Segment Open

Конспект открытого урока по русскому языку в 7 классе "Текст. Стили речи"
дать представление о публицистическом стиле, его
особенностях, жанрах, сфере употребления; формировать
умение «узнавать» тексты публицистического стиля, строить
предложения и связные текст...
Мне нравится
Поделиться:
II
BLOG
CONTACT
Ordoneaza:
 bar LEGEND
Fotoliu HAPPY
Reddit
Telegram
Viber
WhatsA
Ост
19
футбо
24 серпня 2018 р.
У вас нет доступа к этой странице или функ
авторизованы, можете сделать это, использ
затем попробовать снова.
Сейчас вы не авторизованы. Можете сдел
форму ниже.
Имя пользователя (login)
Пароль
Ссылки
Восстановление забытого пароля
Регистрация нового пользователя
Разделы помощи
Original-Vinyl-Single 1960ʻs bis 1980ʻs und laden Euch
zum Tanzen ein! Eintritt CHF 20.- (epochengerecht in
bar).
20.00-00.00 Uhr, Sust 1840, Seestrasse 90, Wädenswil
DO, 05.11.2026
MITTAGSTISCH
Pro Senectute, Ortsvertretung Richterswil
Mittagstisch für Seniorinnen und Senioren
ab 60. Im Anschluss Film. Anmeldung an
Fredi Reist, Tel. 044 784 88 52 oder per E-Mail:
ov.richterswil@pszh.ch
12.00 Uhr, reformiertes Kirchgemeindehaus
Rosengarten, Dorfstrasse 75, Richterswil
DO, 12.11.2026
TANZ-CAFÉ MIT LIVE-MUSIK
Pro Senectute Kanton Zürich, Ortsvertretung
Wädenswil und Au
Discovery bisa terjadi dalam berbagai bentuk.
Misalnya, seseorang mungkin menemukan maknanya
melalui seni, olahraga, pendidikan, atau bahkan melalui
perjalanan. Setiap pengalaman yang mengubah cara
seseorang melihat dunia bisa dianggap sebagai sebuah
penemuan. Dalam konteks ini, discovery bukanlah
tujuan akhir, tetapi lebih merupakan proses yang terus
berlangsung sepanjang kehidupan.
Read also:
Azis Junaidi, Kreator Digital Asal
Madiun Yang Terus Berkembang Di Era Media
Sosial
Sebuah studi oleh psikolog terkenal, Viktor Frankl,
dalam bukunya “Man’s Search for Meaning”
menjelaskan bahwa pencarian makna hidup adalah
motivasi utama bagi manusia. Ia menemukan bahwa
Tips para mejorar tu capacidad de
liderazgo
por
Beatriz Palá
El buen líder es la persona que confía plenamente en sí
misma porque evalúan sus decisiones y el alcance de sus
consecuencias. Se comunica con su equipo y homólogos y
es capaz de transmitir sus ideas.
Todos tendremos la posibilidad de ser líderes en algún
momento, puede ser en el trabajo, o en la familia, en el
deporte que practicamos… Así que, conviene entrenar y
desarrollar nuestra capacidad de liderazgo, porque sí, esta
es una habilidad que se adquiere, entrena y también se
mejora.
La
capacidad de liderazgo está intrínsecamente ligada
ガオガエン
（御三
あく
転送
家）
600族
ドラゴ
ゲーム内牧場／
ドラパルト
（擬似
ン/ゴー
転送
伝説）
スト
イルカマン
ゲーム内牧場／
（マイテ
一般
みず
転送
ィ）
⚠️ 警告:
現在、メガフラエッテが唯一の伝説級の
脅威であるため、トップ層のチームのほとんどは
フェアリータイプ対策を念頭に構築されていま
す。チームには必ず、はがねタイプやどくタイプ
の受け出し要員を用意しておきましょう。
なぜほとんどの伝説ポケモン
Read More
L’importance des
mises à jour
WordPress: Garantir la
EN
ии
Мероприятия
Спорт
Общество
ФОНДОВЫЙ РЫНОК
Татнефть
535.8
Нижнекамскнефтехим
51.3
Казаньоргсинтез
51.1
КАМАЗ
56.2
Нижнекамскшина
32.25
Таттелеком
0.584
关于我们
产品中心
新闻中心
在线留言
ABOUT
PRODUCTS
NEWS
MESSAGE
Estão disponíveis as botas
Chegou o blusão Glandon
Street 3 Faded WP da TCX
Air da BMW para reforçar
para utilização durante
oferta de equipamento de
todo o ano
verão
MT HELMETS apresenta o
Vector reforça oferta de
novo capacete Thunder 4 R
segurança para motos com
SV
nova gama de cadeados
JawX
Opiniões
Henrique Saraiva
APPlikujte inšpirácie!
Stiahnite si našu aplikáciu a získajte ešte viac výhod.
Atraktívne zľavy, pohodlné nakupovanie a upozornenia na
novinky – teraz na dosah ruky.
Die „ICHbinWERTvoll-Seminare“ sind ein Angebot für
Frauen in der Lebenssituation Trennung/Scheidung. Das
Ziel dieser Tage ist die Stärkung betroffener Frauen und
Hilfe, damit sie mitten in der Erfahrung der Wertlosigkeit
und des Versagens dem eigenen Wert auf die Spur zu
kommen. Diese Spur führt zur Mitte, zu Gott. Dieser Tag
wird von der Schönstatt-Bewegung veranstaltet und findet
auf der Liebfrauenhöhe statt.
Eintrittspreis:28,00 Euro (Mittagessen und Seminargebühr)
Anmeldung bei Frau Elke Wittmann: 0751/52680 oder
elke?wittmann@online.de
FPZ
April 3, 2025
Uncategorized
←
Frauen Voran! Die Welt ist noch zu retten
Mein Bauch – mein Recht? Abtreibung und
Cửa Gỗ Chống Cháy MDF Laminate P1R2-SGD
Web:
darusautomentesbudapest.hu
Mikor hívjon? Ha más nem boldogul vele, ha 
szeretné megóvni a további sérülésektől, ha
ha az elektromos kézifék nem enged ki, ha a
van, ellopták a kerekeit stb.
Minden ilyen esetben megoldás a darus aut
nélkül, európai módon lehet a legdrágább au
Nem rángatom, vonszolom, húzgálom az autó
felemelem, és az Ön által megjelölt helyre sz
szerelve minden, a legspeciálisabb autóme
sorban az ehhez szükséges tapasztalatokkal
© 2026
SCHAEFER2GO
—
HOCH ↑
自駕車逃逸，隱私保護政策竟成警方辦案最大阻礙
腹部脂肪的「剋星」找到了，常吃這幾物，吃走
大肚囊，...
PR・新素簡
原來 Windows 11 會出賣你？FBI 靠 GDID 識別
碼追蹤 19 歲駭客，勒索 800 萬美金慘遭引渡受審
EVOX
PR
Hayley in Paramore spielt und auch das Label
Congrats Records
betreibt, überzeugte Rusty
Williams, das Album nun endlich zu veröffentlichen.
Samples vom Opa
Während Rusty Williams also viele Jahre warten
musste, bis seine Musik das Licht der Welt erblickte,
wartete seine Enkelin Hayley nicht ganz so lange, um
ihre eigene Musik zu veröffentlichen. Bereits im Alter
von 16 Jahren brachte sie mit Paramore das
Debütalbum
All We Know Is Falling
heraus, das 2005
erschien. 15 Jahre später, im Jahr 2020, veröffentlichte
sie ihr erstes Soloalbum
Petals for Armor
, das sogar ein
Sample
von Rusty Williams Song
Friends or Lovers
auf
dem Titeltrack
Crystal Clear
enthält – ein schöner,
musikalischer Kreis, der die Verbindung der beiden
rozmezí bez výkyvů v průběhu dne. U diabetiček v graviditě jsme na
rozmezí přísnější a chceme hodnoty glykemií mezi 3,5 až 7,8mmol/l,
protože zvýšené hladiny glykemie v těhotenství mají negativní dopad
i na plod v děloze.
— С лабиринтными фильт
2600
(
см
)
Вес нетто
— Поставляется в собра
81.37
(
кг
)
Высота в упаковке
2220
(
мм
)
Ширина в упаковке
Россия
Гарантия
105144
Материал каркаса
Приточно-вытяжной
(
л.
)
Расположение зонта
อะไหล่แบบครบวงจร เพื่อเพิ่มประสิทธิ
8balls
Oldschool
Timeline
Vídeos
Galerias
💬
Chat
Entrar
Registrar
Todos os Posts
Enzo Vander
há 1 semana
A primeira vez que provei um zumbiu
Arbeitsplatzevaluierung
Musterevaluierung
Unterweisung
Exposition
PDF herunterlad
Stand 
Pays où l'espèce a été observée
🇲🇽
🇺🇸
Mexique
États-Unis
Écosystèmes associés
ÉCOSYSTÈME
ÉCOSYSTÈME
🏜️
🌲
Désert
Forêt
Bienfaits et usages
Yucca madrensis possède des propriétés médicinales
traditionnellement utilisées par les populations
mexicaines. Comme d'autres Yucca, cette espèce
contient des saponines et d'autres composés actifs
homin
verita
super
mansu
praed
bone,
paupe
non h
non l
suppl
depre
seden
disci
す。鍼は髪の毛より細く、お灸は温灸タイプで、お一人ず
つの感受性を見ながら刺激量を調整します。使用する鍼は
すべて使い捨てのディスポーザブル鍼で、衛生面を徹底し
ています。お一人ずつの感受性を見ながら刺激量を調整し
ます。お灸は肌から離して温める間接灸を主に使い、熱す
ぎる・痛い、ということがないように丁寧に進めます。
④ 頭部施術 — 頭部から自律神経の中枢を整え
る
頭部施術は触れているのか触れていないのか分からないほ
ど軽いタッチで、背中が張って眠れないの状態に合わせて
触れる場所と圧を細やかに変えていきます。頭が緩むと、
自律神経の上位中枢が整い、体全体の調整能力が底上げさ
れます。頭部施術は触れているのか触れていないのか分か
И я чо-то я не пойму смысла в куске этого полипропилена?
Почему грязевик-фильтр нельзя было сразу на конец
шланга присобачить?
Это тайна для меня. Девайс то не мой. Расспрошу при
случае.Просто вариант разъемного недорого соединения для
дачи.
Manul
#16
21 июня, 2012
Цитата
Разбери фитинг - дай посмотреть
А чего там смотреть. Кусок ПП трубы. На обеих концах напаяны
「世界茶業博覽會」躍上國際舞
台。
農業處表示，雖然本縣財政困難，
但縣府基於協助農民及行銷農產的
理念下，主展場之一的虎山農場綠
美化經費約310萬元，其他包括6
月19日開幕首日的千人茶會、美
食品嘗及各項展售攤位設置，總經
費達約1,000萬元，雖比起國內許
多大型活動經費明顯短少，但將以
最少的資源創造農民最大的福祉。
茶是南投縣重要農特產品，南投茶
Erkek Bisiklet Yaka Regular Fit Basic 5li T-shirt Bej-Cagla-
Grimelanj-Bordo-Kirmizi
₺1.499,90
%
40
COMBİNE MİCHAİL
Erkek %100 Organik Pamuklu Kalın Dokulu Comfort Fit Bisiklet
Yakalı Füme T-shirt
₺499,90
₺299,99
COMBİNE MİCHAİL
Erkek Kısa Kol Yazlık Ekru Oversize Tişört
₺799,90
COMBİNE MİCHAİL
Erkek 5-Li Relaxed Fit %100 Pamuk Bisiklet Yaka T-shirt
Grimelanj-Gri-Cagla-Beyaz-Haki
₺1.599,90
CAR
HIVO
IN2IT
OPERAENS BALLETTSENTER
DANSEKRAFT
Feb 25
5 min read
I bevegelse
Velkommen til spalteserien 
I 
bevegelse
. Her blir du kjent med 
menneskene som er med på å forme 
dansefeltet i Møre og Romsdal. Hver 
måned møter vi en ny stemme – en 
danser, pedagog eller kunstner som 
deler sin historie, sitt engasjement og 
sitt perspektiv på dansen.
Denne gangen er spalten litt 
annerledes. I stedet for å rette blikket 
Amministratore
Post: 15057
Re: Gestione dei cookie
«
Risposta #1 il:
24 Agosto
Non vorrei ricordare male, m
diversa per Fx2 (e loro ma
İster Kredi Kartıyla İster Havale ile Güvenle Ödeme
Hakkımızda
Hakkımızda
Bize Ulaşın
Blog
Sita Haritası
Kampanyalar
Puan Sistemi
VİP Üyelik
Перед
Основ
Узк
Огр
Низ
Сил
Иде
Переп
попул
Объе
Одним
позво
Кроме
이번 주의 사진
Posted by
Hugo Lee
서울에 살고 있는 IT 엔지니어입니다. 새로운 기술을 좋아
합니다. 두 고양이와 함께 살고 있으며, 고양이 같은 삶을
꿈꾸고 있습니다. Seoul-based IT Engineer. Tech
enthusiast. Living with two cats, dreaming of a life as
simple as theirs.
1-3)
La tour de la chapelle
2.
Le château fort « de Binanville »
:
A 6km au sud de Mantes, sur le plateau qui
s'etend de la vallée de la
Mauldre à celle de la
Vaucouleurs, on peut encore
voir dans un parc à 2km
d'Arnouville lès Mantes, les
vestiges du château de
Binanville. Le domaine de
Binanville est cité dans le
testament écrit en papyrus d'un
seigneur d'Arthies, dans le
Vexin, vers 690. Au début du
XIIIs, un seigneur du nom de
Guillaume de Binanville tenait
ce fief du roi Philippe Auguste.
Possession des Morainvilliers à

Segment Closed

EXERCISE BRIEF: Select every line in the material above where the string "also" occurs, and copy it.

ANSWER SPACE:
Read also:
Während Rusty Williams also viele Jahre warten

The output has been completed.